Oh, yes, it IS Fat Tuesday and that is a day of absolute deliciousness.
So in honor of Fat Tuesday and the Big Easy, we offer up a tasty bit of Amy Thigpen’s yummy look at Maw Maw and the Treme and the steamy music scene in “the City that Care Forgot.” This is just an excerpt, mind you. For the whole, delectable tale, you need to buy the book!
SISTAH, TAKE YOUR TIME
The Big Easy, the City that Care Forgot, the Crescent City—she is
named for the crook of the Mississippi River she inhabits and the lazy
debauchery she engenders. I call her home, and I know that what is best
about New Orleans happens mostly during the dark in the neighborhoods
that my Maw Maw warned me about.
Maw Maw was born in the Treme, just the other side of Rampart
Street from the French Quarter. This place and her first husband, Roy,
schooled her early in debauchery and its consequences. It’s where Roy was
shot and killed outside of a bar in broad daylight after a fight involving the
dice or the numbers—she won’t say exactly. When my 17-year-old Maw
Maw went to collect Roy’s things from his friend, he wouldn’t believe she
was Roy’s wife because, “You’re not the blonde I’ve seen Roy with.”
My Maw Maw’s heart was double-broken that day, and I believe that
right then and there she began her retreat from the sensual joys that are
Where she retreated I now advance. Maw Maw’s Treme is also home
to the best musicians in the city—past and present. It is separated from the
French Quarter by Rampart Street which rides straight through the middle
of two worlds: the French Quarter with its bohemians, gay men, and
tourists, and the Treme, the place that grew the real roots of New Orleans.

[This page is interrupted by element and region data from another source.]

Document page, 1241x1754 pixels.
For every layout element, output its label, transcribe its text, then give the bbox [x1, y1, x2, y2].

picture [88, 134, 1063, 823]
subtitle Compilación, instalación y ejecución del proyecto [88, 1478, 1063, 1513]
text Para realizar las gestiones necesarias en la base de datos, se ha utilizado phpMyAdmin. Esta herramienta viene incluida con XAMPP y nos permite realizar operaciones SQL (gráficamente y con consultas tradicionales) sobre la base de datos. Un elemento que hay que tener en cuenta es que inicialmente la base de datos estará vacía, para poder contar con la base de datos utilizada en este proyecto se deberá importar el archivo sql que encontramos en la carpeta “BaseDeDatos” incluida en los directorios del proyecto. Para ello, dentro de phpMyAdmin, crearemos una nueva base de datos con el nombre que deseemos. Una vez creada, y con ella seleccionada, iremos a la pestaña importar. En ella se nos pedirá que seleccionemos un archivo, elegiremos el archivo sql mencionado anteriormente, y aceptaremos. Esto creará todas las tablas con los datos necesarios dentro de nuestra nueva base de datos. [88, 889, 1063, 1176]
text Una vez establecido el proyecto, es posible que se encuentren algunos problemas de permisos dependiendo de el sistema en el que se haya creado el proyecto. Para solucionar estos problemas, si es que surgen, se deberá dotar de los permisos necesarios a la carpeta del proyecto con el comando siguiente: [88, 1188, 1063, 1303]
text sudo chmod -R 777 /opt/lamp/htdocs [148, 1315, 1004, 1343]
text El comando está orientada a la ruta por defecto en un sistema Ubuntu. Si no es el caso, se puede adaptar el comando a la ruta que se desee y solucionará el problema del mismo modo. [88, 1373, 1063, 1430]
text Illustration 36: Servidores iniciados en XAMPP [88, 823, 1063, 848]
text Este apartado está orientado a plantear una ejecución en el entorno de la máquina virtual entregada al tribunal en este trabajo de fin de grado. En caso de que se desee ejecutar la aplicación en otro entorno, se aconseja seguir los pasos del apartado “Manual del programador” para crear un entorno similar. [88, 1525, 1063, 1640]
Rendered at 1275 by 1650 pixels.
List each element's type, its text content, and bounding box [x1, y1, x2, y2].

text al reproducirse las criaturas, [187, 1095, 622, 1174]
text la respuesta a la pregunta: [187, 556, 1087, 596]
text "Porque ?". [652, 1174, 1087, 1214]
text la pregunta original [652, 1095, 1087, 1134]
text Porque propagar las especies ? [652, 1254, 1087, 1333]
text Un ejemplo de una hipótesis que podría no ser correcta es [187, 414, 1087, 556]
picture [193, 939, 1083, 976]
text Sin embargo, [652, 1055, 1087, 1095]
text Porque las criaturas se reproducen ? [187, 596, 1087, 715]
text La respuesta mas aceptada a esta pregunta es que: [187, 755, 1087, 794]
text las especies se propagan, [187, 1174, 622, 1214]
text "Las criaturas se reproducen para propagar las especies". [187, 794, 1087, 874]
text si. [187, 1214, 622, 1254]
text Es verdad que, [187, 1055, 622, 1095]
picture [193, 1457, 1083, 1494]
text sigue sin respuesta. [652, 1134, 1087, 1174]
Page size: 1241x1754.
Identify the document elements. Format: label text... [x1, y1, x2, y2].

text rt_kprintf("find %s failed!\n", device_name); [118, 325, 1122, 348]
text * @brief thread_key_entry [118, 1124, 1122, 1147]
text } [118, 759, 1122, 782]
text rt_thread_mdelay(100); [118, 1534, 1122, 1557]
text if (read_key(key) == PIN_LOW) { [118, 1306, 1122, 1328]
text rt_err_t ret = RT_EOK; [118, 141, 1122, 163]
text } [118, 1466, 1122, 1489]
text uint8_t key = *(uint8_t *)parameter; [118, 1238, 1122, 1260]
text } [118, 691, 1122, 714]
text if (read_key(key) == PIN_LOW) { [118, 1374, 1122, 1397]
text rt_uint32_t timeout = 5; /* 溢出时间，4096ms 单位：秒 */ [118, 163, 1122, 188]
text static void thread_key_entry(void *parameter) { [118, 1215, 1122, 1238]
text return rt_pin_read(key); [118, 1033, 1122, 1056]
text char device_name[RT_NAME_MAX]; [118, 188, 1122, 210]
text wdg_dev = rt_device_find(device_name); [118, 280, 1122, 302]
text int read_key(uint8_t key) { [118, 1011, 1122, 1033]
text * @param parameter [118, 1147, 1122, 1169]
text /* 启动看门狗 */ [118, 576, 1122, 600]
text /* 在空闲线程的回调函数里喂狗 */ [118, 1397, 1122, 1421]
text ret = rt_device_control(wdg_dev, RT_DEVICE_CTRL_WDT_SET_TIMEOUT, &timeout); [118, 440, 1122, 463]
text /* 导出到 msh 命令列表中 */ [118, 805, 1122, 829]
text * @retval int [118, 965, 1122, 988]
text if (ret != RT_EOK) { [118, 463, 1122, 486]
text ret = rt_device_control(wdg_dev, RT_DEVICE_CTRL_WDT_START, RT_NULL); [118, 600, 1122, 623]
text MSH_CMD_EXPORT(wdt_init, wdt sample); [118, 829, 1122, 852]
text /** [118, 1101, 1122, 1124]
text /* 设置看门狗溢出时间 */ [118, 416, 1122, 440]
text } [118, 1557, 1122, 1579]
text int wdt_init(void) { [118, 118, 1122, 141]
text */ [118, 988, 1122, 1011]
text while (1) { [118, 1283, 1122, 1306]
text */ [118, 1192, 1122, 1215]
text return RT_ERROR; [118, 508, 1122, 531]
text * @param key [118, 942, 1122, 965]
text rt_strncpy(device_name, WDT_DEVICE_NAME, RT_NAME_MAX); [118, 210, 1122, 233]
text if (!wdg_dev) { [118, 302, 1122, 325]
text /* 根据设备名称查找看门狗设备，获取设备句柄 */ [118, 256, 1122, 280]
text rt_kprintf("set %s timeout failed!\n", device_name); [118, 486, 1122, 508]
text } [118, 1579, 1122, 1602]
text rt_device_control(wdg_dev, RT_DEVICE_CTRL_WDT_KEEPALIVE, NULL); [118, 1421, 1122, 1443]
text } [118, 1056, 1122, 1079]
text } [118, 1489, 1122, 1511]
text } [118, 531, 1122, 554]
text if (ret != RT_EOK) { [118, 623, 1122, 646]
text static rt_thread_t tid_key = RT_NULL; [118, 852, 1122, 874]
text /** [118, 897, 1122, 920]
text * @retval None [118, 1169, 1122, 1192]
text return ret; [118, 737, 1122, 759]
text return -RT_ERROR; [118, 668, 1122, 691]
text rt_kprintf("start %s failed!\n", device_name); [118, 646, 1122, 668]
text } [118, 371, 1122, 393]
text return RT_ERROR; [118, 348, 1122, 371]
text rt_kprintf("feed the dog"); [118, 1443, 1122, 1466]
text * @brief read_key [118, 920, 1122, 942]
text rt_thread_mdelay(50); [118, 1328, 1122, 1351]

Louis Armstrong and Louis Prima played in the streets of the Treme when
Maw Maw was young. That fertile ground still sprouts today’s brass band
babes, like Trombone Shorty, startin’ out at age seven, like the Rebirth
Brass Band and the Carnival Social Clubs. These people channel
everything they’ve got into that horn or those keys or those vibes: their
sorrows, their ecstasies, all of it. They make New Orleans the soothing
balm she is.
I’ve had my share of narrow escapes at night. The summer I was a
graduate student, I dated a good ole’ boy from Virginia who held my hips
in his hands and told me they were perfect for childbearing. He had his
faults, but the man could dance in a slippery-smooth way that worked with
the funky blues. We were Uptown at Tipitina’s late. He was staying with
friends, and couldn’t invite me in. I drove Maw Maw’s huge Impala, made
for making out with long bench seats you could fit four couples in it, easy.
We parked on Melpomene, a street that sits along the thin line
between the haves and have-nots, and steamed up the windows in the
Impala kissin’ and carryin’ on even though I knew that this was a
dangerous thing to do. But it was summer and the azaleas were blooming
and scenting up the thick air, and we fit so well into each other’s arms. I
managed to stay alert though, looking up at the rearview mirror every few
minutes for signs of people coming out of the dark.
When I saw headlights flash into the rearview mirror I peeled myself
from the embrace, started the car with my right hand, put her into Drive,
rolled up the window with my left and slammed on the gas just as the
bearded man held the sawed-off shotgun up to the pane. My eyes met his
in that moment and saw surprise, then he shrunk into the night, and we
lurched forward. New Orleans is danger.
New Orleans is also eatin’ fried oysters in blue cheese dressing at
Uglesch’s on the outskirts of the projects the oysters that bring me to tears
because they are so light and fresh and the sauce such a tart complement.
New Orleans is being called baby, honey chile, darlin’ by everyone and
knowing these most often are not come-ons but the melodic mothering of
the South. New Orleans is cheese grits with andouiee sausage, and
drinking beer with my new hairdresser, whom I met at a bar the night
before because he introduced himself with “I just have to get my hands in
your hair.” New Orleans is sayin’ yes.